Work task ▸
Rewrite the material below with "groups" renamed to "sets", keeping every other line and character unchanged.

Information supplied ▸
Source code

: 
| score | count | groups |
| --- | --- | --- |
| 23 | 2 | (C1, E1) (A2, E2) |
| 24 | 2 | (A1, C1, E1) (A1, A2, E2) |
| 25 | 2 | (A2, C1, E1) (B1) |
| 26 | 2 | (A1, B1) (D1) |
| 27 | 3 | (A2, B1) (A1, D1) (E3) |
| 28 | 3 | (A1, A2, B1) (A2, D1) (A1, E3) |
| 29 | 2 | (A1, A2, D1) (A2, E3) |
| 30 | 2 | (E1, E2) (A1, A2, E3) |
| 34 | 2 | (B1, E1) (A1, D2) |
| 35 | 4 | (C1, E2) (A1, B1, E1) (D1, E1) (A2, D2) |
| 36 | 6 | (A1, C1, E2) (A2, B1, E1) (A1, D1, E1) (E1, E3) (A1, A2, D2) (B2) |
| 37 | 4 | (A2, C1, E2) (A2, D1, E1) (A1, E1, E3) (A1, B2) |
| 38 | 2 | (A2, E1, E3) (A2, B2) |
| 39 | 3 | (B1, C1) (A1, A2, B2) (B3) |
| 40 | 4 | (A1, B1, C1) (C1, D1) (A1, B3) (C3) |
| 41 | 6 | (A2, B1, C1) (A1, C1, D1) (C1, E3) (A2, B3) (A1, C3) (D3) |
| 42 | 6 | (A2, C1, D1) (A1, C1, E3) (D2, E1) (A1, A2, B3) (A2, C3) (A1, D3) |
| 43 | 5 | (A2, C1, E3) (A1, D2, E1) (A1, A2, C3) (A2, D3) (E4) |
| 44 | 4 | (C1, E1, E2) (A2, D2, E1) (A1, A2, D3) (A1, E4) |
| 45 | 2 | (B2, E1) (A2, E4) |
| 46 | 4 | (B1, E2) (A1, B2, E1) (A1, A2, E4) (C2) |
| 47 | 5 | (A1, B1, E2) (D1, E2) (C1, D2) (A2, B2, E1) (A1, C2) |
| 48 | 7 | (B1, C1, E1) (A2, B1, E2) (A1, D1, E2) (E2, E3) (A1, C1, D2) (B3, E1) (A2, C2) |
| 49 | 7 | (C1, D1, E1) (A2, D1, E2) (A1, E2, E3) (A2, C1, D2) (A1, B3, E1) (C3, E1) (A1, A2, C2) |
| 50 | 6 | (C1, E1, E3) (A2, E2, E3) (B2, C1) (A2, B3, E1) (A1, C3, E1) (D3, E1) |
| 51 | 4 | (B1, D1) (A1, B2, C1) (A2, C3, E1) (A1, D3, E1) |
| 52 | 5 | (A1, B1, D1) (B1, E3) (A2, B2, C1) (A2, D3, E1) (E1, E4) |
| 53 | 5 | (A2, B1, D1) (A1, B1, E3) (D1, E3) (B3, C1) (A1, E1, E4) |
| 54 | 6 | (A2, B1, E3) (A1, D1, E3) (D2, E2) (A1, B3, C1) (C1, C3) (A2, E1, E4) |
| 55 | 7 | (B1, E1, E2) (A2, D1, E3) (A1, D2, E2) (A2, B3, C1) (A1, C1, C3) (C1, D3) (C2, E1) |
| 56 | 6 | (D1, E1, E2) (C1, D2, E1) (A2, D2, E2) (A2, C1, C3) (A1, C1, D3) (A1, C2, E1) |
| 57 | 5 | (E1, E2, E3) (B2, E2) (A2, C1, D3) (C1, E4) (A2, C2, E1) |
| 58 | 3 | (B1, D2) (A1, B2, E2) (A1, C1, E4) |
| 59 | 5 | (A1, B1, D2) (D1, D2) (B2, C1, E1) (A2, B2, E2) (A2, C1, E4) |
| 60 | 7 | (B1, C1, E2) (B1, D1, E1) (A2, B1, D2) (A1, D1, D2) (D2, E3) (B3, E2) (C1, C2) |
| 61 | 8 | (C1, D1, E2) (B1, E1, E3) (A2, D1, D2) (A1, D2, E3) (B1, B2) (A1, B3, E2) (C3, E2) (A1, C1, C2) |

Task answer ▸
Source code

: 
| score | count | sets |
| --- | --- | --- |
| 23 | 2 | (C1, E1) (A2, E2) |
| 24 | 2 | (A1, C1, E1) (A1, A2, E2) |
| 25 | 2 | (A2, C1, E1) (B1) |
| 26 | 2 | (A1, B1) (D1) |
| 27 | 3 | (A2, B1) (A1, D1) (E3) |
| 28 | 3 | (A1, A2, B1) (A2, D1) (A1, E3) |
| 29 | 2 | (A1, A2, D1) (A2, E3) |
| 30 | 2 | (E1, E2) (A1, A2, E3) |
| 34 | 2 | (B1, E1) (A1, D2) |
| 35 | 4 | (C1, E2) (A1, B1, E1) (D1, E1) (A2, D2) |
| 36 | 6 | (A1, C1, E2) (A2, B1, E1) (A1, D1, E1) (E1, E3) (A1, A2, D2) (B2) |
| 37 | 4 | (A2, C1, E2) (A2, D1, E1) (A1, E1, E3) (A1, B2) |
| 38 | 2 | (A2, E1, E3) (A2, B2) |
| 39 | 3 | (B1, C1) (A1, A2, B2) (B3) |
| 40 | 4 | (A1, B1, C1) (C1, D1) (A1, B3) (C3) |
| 41 | 6 | (A2, B1, C1) (A1, C1, D1) (C1, E3) (A2, B3) (A1, C3) (D3) |
| 42 | 6 | (A2, C1, D1) (A1, C1, E3) (D2, E1) (A1, A2, B3) (A2, C3) (A1, D3) |
| 43 | 5 | (A2, C1, E3) (A1, D2, E1) (A1, A2, C3) (A2, D3) (E4) |
| 44 | 4 | (C1, E1, E2) (A2, D2, E1) (A1, A2, D3) (A1, E4) |
| 45 | 2 | (B2, E1) (A2, E4) |
| 46 | 4 | (B1, E2) (A1, B2, E1) (A1, A2, E4) (C2) |
| 47 | 5 | (A1, B1, E2) (D1, E2) (C1, D2) (A2, B2, E1) (A1, C2) |
| 48 | 7 | (B1, C1, E1) (A2, B1, E2) (A1, D1, E2) (E2, E3) (A1, C1, D2) (B3, E1) (A2, C2) |
| 49 | 7 | (C1, D1, E1) (A2, D1, E2) (A1, E2, E3) (A2, C1, D2) (A1, B3, E1) (C3, E1) (A1, A2, C2) |
| 50 | 6 | (C1, E1, E3) (A2, E2, E3) (B2, C1) (A2, B3, E1) (A1, C3, E1) (D3, E1) |
| 51 | 4 | (B1, D1) (A1, B2, C1) (A2, C3, E1) (A1, D3, E1) |
| 52 | 5 | (A1, B1, D1) (B1, E3) (A2, B2, C1) (A2, D3, E1) (E1, E4) |
| 53 | 5 | (A2, B1, D1) (A1, B1, E3) (D1, E3) (B3, C1) (A1, E1, E4) |
| 54 | 6 | (A2, B1, E3) (A1, D1, E3) (D2, E2) (A1, B3, C1) (C1, C3) (A2, E1, E4) |
| 55 | 7 | (B1, E1, E2) (A2, D1, E3) (A1, D2, E2) (A2, B3, C1) (A1, C1, C3) (C1, D3) (C2, E1) |
| 56 | 6 | (D1, E1, E2) (C1, D2, E1) (A2, D2, E2) (A2, C1, C3) (A1, C1, D3) (A1, C2, E1) |
| 57 | 5 | (E1, E2, E3) (B2, E2) (A2, C1, D3) (C1, E4) (A2, C2, E1) |
| 58 | 3 | (B1, D2) (A1, B2, E2) (A1, C1, E4) |
| 59 | 5 | (A1, B1, D2) (D1, D2) (B2, C1, E1) (A2, B2, E2) (A2, C1, E4) |
| 60 | 7 | (B1, C1, E2) (B1, D1, E1) (A2, B1, D2) (A1, D1, D2) (D2, E3) (B3, E2) (C1, C2) |
| 61 | 8 | (C1, D1, E2) (B1, E1, E3) (A2, D1, D2) (A1, D2, E3) (B1, B2) (A1, B3, E2) (C3, E2) (A1, C1, C2) |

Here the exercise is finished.